_ACTIVITY_
As you look over the data below, please find each line where the word "worn" appears, then copy it.

_DATA TO EXAMINE_
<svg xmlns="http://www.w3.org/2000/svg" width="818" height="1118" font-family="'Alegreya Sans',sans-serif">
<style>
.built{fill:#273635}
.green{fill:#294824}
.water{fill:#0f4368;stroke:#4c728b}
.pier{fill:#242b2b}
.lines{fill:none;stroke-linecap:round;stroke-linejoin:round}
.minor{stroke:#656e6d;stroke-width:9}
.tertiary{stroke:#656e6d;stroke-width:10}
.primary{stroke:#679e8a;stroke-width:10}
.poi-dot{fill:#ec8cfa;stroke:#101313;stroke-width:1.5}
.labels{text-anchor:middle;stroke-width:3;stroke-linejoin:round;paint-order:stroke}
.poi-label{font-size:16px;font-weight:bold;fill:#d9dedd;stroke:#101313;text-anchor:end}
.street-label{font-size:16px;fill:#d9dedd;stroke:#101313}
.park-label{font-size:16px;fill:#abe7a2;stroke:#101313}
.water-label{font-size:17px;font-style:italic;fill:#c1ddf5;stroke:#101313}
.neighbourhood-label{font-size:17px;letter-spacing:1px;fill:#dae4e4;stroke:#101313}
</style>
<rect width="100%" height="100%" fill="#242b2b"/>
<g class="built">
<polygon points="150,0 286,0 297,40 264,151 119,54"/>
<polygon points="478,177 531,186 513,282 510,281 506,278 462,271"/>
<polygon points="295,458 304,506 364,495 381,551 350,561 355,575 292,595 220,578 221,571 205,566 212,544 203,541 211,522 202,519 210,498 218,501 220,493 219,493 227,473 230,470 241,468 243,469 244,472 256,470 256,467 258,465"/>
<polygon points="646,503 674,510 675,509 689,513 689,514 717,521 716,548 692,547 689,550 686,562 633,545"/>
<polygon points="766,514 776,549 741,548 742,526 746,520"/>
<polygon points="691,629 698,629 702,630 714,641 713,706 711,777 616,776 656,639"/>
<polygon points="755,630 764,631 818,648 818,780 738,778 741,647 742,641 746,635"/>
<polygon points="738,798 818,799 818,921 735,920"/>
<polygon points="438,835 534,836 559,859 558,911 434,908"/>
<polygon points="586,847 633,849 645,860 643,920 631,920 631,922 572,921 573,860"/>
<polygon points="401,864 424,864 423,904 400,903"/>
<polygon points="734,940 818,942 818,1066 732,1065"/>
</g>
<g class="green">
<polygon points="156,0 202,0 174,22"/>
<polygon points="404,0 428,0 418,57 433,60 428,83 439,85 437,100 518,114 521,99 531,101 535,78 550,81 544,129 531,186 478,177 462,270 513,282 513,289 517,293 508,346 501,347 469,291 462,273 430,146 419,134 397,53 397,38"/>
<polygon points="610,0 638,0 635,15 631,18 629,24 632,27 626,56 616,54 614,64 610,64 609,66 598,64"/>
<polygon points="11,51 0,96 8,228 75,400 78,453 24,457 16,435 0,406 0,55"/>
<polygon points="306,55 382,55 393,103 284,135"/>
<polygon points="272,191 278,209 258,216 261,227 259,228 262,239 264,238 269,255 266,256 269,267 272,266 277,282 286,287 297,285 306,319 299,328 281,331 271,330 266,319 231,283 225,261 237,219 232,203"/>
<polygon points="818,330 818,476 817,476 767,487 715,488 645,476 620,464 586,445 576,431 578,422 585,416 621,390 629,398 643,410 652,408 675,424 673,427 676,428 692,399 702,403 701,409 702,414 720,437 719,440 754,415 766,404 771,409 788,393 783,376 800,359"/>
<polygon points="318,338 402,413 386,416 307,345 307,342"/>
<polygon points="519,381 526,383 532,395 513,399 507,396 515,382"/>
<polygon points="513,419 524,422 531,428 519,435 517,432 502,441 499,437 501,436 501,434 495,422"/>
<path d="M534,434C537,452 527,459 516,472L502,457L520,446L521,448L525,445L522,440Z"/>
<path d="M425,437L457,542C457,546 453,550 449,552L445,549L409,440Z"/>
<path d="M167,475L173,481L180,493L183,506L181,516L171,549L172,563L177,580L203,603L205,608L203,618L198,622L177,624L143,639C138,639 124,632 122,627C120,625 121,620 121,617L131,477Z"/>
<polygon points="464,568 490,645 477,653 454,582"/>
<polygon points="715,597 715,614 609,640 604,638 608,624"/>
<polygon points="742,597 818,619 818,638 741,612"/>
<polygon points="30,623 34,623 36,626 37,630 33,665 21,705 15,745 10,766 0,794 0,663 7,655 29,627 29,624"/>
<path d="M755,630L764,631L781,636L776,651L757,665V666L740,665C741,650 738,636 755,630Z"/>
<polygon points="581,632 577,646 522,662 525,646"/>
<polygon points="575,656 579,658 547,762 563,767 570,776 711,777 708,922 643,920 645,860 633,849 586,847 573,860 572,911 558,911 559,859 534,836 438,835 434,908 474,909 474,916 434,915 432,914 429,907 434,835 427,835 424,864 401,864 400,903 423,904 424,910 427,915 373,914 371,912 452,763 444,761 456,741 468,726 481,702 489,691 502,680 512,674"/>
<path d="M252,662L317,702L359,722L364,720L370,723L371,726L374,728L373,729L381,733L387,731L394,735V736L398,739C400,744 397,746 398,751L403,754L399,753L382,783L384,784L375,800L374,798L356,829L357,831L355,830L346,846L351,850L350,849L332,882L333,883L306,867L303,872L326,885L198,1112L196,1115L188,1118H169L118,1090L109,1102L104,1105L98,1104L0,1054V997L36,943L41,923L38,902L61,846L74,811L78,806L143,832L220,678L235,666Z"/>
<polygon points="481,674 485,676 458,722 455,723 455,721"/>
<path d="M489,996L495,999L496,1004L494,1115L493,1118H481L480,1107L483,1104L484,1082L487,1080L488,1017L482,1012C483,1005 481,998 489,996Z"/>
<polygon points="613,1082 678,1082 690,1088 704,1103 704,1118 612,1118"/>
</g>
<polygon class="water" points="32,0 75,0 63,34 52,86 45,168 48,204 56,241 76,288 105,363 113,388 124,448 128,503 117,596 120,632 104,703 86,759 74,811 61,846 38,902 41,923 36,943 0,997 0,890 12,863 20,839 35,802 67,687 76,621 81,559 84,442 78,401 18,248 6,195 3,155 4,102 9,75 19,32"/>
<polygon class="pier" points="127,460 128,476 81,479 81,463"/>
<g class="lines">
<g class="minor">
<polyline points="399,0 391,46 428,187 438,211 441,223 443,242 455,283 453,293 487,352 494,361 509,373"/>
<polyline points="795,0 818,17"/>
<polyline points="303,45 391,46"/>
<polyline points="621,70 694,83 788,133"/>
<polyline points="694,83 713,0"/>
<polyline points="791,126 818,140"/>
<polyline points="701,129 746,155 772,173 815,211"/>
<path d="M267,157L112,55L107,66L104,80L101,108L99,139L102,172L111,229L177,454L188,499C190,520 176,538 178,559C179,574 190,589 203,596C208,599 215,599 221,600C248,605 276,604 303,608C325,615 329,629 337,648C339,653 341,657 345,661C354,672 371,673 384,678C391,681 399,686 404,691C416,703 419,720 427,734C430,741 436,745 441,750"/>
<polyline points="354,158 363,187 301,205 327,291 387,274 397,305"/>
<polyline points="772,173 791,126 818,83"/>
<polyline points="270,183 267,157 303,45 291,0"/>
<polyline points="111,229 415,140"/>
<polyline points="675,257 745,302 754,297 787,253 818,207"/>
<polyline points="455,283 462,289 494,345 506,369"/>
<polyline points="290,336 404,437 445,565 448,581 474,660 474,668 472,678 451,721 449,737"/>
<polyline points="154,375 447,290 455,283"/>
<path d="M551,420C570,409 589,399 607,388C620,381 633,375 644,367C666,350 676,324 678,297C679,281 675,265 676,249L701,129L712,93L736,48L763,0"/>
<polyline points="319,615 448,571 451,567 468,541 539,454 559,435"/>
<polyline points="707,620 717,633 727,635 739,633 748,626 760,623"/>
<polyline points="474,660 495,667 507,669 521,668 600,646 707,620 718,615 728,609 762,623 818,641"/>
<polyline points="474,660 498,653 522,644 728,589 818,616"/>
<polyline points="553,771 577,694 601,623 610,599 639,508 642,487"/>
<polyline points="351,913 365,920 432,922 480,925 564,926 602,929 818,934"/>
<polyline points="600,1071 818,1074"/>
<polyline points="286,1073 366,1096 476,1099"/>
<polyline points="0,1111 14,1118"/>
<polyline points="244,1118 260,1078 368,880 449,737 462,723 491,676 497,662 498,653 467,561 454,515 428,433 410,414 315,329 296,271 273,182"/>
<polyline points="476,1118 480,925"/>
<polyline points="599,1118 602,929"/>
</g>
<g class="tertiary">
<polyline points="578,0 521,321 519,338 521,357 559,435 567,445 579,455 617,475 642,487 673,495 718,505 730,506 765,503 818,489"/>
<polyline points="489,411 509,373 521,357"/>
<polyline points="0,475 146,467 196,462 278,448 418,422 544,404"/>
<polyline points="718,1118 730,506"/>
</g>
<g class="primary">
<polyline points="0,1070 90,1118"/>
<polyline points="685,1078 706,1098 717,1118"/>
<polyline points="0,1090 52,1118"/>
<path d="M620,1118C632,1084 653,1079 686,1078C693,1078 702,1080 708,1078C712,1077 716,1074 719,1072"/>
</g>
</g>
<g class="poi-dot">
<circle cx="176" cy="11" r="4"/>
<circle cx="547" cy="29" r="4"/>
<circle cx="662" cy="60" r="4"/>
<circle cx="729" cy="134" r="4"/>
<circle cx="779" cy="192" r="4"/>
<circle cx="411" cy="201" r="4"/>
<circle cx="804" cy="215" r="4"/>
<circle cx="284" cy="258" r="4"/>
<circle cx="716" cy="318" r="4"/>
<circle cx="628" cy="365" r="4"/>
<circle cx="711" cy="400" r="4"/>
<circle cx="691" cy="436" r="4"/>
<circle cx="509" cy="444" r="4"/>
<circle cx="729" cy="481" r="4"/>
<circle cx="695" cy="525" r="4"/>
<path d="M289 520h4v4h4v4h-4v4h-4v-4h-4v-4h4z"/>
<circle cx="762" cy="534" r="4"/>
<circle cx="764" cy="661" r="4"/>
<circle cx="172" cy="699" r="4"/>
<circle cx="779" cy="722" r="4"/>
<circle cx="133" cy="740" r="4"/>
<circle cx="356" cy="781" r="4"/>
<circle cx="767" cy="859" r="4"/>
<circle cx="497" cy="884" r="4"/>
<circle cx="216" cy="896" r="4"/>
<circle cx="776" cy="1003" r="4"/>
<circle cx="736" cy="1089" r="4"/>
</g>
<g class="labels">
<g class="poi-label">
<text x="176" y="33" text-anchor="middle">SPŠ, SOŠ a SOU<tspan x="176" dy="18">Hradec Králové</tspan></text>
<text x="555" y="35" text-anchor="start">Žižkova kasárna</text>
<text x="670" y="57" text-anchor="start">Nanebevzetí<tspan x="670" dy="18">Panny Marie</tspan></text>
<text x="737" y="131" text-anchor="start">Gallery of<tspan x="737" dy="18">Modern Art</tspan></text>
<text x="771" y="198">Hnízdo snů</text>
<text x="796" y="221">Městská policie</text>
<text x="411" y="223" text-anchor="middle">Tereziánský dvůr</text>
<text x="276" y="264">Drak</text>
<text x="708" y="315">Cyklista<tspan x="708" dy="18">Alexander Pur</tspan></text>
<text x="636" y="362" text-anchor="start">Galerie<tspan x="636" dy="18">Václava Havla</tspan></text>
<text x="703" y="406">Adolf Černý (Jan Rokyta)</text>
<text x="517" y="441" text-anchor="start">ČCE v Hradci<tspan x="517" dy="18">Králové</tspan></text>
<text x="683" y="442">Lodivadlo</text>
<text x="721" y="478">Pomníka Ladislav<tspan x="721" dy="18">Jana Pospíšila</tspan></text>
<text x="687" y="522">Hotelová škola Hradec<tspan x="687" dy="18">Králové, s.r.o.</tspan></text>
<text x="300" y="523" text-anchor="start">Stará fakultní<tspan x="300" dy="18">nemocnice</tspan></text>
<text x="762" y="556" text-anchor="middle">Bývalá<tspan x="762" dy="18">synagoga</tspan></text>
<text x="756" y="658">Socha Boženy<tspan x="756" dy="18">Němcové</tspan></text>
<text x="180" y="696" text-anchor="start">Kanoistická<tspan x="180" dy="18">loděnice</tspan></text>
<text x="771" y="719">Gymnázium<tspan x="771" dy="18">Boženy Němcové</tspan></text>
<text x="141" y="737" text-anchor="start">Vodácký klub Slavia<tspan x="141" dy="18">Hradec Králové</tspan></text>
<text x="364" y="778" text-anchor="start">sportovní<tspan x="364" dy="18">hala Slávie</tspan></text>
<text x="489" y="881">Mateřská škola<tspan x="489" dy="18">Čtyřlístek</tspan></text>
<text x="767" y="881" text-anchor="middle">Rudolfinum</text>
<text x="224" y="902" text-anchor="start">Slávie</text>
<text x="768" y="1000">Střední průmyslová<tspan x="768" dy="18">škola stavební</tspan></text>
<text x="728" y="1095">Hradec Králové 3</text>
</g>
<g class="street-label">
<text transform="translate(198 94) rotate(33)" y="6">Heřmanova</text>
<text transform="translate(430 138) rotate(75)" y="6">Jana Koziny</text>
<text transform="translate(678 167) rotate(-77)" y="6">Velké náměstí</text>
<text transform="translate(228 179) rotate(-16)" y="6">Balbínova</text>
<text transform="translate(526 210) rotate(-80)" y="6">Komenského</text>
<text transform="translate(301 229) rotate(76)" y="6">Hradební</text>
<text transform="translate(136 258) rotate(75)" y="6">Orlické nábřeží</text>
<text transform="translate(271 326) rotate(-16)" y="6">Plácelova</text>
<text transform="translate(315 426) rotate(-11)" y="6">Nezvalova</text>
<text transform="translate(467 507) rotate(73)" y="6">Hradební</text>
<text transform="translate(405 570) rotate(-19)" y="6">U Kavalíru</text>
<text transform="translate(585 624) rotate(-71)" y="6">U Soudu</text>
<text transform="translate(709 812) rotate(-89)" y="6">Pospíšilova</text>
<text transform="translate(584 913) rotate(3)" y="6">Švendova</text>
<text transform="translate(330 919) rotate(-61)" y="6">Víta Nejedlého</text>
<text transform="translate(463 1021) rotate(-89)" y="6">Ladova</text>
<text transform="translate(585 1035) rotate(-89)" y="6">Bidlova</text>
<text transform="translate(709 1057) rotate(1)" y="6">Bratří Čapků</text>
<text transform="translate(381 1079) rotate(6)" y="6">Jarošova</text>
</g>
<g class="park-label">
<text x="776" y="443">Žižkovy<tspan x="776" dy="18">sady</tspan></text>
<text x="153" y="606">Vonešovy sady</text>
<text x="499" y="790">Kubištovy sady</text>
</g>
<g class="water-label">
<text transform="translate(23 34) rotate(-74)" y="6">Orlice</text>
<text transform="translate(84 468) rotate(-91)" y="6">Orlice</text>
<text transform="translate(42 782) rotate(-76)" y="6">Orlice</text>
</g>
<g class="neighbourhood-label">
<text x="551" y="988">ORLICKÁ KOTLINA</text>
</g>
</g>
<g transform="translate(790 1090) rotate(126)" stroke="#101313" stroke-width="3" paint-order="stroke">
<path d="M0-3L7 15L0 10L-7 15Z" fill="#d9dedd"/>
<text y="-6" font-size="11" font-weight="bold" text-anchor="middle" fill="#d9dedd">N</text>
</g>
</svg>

==

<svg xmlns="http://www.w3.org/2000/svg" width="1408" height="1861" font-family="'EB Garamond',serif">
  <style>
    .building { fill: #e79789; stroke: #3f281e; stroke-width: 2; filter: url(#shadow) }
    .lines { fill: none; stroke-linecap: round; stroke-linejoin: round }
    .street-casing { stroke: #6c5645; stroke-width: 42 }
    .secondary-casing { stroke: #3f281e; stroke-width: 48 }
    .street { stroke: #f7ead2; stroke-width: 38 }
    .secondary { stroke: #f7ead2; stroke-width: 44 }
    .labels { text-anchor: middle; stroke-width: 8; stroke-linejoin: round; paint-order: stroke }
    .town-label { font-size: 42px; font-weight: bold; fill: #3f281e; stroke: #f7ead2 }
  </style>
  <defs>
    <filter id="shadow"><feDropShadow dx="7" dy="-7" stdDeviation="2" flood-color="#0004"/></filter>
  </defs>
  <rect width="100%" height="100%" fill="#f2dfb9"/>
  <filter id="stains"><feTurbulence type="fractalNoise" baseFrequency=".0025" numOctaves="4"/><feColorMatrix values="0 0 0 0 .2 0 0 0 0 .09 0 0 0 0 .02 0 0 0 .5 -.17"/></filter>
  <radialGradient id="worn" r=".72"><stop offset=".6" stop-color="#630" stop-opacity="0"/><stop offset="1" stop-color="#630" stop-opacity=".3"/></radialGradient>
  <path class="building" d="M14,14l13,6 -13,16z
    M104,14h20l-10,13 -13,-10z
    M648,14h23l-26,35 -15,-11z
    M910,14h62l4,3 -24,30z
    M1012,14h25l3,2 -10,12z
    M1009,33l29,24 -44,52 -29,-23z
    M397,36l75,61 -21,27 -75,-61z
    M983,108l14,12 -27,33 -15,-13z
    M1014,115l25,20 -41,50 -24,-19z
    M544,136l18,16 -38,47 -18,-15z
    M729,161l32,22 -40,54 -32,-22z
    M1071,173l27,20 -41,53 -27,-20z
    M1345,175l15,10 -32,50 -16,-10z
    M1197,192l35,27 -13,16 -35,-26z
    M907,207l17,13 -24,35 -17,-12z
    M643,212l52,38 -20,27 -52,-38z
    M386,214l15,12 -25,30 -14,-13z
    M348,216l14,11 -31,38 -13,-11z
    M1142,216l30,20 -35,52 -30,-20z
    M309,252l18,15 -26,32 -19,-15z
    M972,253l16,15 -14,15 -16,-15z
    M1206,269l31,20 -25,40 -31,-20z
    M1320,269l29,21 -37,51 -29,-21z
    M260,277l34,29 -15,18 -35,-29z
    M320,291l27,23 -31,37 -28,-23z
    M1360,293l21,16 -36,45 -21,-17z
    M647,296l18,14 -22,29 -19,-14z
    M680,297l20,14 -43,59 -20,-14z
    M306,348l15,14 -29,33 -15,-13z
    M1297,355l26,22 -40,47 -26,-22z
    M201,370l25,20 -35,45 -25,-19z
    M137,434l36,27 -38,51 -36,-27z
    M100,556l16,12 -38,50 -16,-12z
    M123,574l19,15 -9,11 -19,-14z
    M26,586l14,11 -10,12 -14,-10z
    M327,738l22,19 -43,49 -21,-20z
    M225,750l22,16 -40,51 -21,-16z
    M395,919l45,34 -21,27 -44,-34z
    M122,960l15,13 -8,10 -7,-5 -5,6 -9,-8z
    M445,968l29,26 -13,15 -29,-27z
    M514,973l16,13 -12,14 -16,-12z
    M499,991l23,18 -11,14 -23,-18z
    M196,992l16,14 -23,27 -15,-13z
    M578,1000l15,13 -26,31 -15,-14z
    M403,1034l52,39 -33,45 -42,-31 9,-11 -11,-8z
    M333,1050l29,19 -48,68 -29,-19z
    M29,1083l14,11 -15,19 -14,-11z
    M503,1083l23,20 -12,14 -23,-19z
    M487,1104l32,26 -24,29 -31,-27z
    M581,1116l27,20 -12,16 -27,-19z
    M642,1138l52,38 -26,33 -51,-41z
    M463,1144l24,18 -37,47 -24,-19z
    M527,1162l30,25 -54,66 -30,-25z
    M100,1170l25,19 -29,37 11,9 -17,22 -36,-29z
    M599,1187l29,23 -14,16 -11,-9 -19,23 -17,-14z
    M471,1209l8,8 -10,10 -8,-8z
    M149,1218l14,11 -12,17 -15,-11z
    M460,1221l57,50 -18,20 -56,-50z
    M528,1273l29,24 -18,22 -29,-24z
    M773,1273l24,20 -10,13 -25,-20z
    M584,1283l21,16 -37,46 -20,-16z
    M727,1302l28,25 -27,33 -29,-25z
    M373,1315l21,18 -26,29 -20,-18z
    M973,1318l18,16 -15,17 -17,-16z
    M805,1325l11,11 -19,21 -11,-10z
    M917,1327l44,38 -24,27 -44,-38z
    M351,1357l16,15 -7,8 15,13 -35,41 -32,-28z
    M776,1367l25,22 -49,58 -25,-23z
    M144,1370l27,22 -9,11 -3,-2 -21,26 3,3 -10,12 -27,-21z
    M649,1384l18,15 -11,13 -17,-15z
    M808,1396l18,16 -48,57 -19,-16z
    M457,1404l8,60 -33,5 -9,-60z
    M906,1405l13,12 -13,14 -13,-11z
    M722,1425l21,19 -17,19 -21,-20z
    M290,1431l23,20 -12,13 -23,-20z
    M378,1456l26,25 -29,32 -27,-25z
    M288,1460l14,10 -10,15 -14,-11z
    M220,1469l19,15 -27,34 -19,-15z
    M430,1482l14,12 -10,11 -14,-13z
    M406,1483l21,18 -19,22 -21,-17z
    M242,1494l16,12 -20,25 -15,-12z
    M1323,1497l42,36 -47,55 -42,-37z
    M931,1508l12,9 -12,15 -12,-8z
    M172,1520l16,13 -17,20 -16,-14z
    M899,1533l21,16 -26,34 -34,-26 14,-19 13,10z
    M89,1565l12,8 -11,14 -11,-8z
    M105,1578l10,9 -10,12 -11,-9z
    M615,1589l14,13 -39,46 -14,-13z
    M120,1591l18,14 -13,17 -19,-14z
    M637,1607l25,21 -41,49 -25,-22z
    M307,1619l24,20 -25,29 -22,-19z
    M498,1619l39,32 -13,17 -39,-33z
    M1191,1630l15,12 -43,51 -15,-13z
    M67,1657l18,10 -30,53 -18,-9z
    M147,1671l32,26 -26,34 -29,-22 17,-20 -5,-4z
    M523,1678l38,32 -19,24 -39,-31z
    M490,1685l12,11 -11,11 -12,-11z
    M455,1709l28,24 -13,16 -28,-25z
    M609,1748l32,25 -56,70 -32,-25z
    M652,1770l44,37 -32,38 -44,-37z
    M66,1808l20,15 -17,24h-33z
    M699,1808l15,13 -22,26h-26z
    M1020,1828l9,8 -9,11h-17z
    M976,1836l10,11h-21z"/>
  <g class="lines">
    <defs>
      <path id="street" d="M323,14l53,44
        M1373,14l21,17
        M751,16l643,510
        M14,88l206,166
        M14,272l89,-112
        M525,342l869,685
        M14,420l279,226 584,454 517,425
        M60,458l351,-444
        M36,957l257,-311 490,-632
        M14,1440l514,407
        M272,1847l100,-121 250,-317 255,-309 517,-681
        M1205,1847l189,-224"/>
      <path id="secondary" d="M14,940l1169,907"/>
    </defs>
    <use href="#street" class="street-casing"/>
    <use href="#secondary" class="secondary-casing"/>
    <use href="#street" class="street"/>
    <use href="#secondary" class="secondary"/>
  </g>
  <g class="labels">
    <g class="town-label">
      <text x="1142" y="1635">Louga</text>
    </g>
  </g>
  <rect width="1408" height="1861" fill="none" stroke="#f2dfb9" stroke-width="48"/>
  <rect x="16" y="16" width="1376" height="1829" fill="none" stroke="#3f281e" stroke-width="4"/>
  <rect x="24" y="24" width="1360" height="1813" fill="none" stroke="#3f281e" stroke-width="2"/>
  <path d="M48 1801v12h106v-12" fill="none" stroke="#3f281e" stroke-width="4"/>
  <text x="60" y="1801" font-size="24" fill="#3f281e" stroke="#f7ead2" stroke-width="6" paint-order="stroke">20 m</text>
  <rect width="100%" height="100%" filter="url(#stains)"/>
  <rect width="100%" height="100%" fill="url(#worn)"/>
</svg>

_WRITTEN SOLUTION_
  <radialGradient id="worn" r=".72"><stop offset=".6" stop-color="#630" stop-opacity="0"/><stop offset="1" stop-color="#630" stop-opacity=".3"/></radialGradient>
  <rect width="100%" height="100%" fill="url(#worn)"/>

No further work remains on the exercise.